7. I had my first-ever published quilt in a magazine. My Altered State quilt appeared in Issue 34 of Make Modern Magazine. Also, I had a Quilt of the Month with the Modern Quilt Guild. My Signal Quilt was featured in the May Modern Monthly resources.
|Altered State, a quilt pattern by Jessica Plunkett|
|Signal, a quilt pattern by Jessica Plunkett|
Here are a few facts and details on things I made this year.
1. I quilted 53 quilts. This includes the quilts from the list above, plus other quilts I finished before August.
2. Don’t ask how many projects I started – I have no idea – ha!
3. I also made 3 pillows, 5 totes and 3 various project bags. I have more tote bags to make in 2021! I published two new or updated patterns and am in process on a third.
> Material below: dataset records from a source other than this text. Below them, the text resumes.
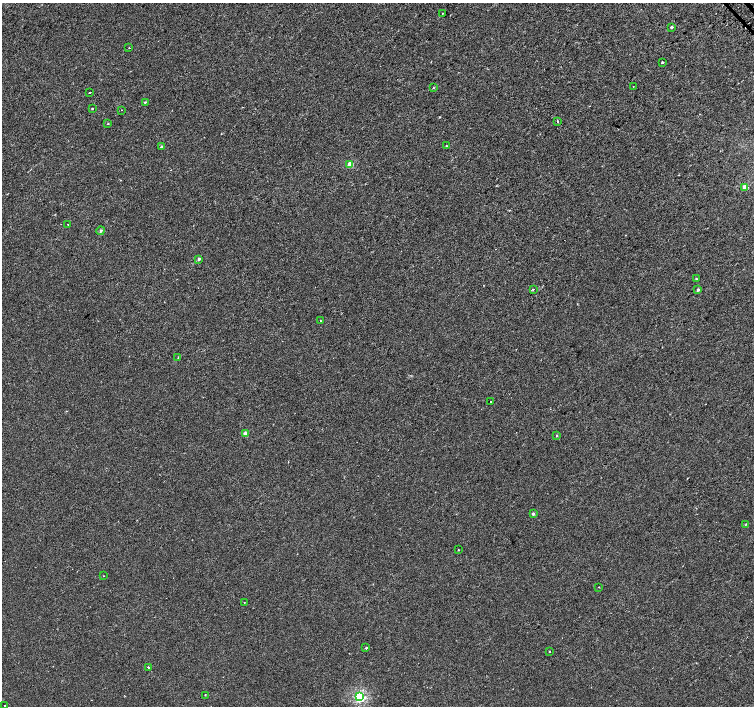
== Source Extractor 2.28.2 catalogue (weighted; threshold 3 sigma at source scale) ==
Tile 10 of 4 x 4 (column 2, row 3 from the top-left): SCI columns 1533-3036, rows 1639-3045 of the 6063 x 6024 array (HDU 1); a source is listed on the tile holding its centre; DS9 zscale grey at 2 x 2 block average (1 PNG px = mean of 2 x 2 image px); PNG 756 x 708 px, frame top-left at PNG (2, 3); each listed source drawn as its Kron ellipse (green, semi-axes under 4 px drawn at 4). Shown black and unused: <1% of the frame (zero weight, under 2 of 3 exposures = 2% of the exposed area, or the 3 px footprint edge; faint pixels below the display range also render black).
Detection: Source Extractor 2.28.2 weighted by HDU 2 'WHT'; one run over the whole footprint, this tile lists its part. Background -9.48e-05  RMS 0.003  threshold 0.0133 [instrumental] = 3 sigma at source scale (4.5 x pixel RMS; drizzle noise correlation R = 1.50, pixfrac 1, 0.0396/0.0396 arcsec/px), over >= 5 px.
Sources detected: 39; all 39 listed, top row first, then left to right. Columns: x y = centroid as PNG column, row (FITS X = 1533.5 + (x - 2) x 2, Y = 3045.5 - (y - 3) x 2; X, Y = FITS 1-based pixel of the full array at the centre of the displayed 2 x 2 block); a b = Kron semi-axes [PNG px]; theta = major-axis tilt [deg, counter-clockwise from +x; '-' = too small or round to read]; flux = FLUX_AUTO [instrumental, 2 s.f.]
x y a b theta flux
442 13 2 2 - 0.35
672 27 2 2 - 1.7
129 48 2 2 - 0.44
662 62 2 2 - 1.5
633 86 2 2 - 1.3
433 88 3 2 - 0.5
90 92 2 2 - 0.72
145 102 2 2 - 1.2
92 108 2 2 - 0.83
122 110 2 2 - 0.43
557 121 3 2 - 0.84
108 124 2 2 - 0.57
446 146 2 2 - 0.38
161 147 2 2 - 2
350 165 3 2 - 15
745 187 2 2 - 9
68 224 2 2 - 0.65
101 231 4 3 - 0.94
199 259 2 2 - 1.8
696 279 3 2 - 0.47
533 289 2 2 - 0.46
698 290 2 2 - 1.6
320 321 2 2 - 0.38
178 358 2 2 - 0.34
490 402 2 2 - 0.57
245 434 2 2 - 7.3
557 435 2 2 - 0.94
533 514 2 2 - 2
746 524 3 2 - 0.43
458 550 2 2 - 0.37
103 576 2 2 - 0.26
598 587 2 2 - 0.33
244 603 2 2 - 0.48
366 648 2 2 - 0.99
550 651 2 2 - 0.34
148 667 2 2 - 1.3
205 695 2 2 - 0.43
360 697 3 3 - 83
5 706 2 2 - 1.8
Isophote crosses this tile's border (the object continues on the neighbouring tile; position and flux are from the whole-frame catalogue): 1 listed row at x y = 5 706
Diffuse or blended objects may show on this block-average render without a row.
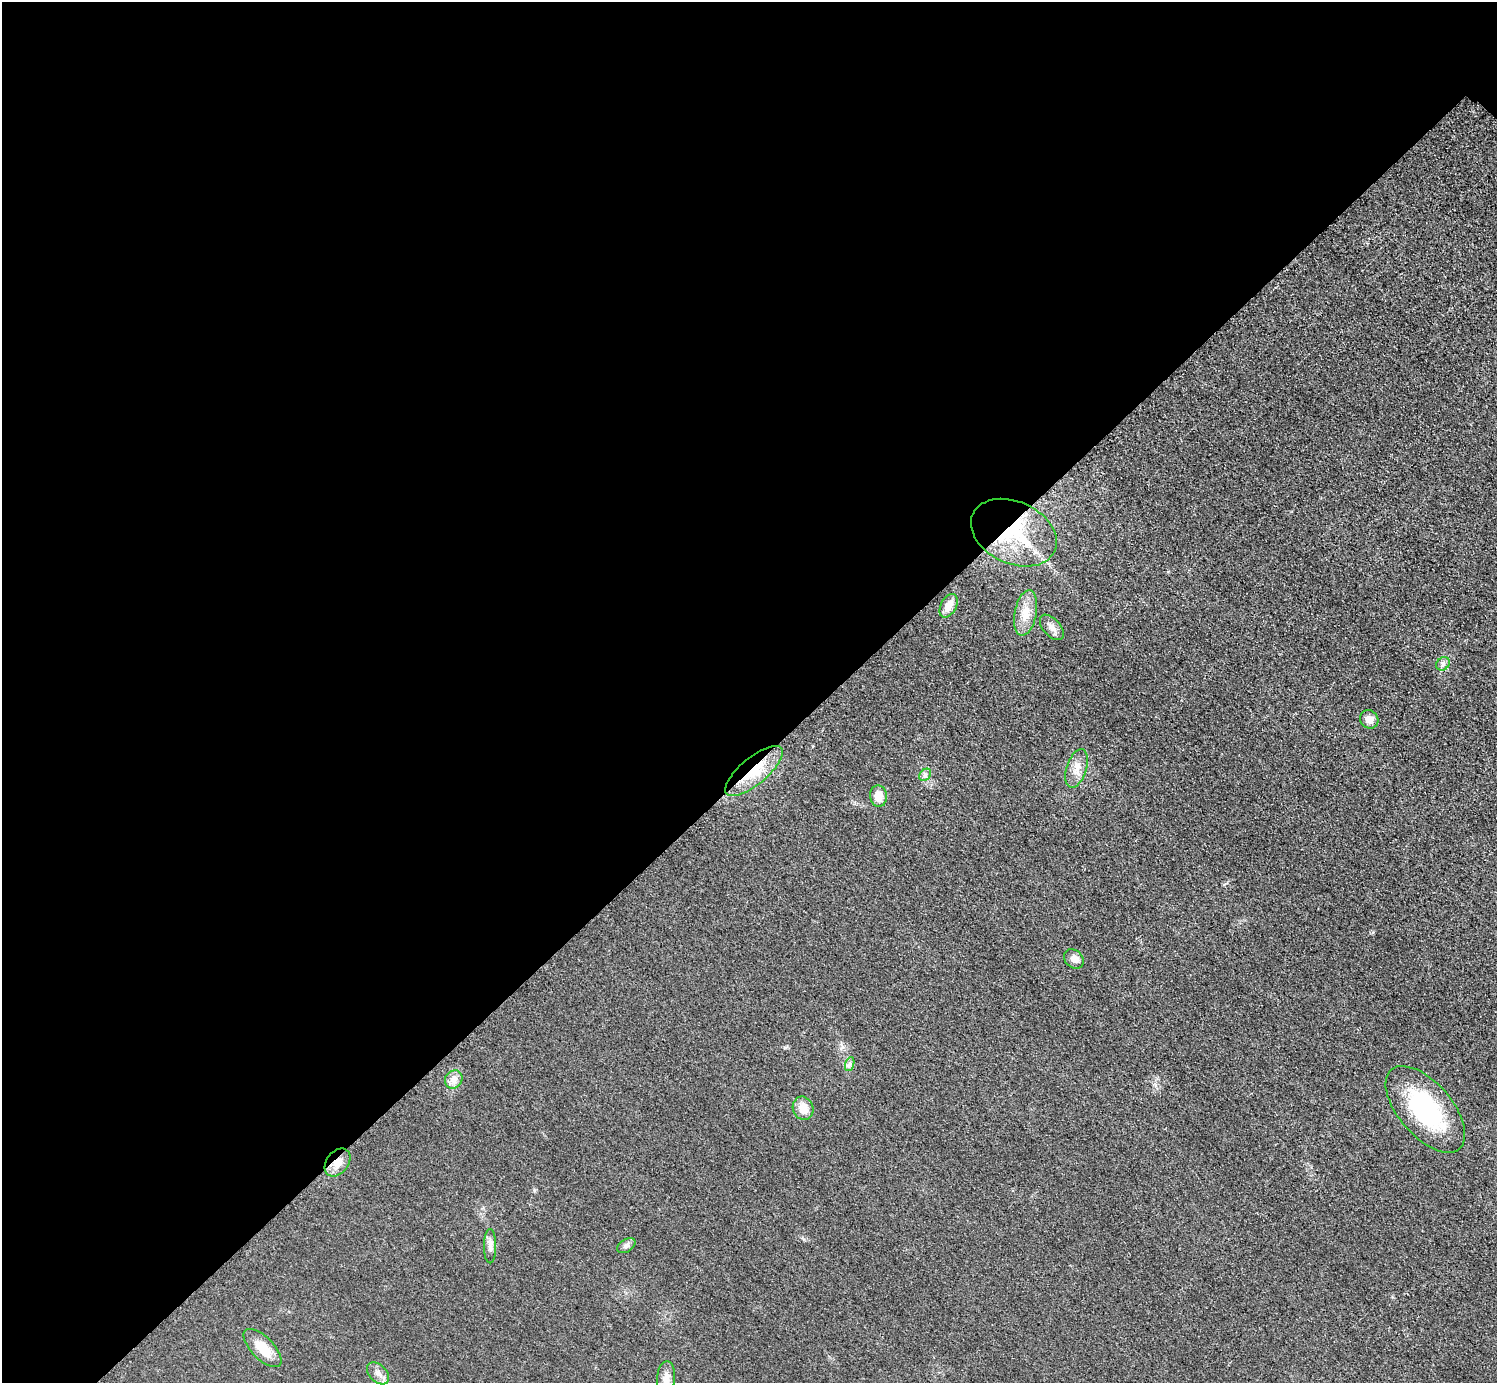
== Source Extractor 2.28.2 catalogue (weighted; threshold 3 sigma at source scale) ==
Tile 5 of 4 x 4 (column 1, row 2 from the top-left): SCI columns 14-1508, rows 3074-4454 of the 6004 x 6004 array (HDU 1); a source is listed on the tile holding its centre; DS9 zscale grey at full resolution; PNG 1499 x 1385 px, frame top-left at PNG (2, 2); each listed source drawn as its Kron ellipse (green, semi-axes under 4 px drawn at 4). Shown black and unused: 55% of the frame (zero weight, under 3 of 5 exposures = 1% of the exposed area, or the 3 px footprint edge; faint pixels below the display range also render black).
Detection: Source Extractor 2.28.2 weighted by HDU 2 'WHT'; one run over the whole footprint, this tile lists its part. Background 0.0182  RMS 0.0054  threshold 0.0244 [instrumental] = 3 sigma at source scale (4.5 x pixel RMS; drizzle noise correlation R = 1.50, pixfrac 1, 0.05/0.05 arcsec/px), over >= 5 px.
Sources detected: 21; all 21 listed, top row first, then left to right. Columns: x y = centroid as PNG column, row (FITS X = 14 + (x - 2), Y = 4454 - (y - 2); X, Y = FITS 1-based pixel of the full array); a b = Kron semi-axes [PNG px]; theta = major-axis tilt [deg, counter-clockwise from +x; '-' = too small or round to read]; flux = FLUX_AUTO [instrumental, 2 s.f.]
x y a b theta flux
1014 533 45 31 -25 48
949 606 12 7 62 6.3
1026 613 23 11 78 8.4
1052 627 15 8 -48 3.5
1443 664 7 6 - 1.6
1369 719 10 8 -44 4.3
1077 768 20 10 72 5.8
754 771 36 13 39 18
925 775 7 5 49 1.3
878 796 11 8 -84 5.8
1074 959 11 8 -45 3.1
850 1064 7 4 71 1.3
454 1079 9 8 - 3.2
803 1108 12 10 -71 6.8
1425 1109 52 26 -49 56
337 1162 15 11 52 5.5
490 1246 17 6 90 2.8
626 1246 10 6 31 1.8
262 1348 24 11 -45 11
378 1373 13 8 -45 3.4
666 1378 17 9 85 4.3
Overlapping masked pixels (flux is a lower limit): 3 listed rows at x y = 1014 533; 754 771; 337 1162
Unlisted compact peaks at least as high as the median listed source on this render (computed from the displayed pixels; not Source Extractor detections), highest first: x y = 1373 932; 534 1190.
I hosted a quilt along. I made lots of things!
|Range Backpack, made by Jessica Plunkett. Pattern by Noodlehead Patterns.|
I took a lot more risks this year with projects and I’m excited to see what I can create in the future. There are so many specific projects I’d love to share more about (I’ll leave those as future blog posts). 2020 has taught me to look critically at what brings me joy and try to direct my efforts to those things. Late this year an idea sparked to commemorate one of the positive things that has occurred for me in 2020. I made a Virtual Sewing quilt – it’s from my perspective of sitting down in a sewing space, logging into zoom and sewing with my friends. While certainly I’d rather see people in person, virtual sewing has become a way to stay connected, engaged and inspired with some truly magnificent people. It’ll be an interesting reminder of both the joy and the hardness of 2020.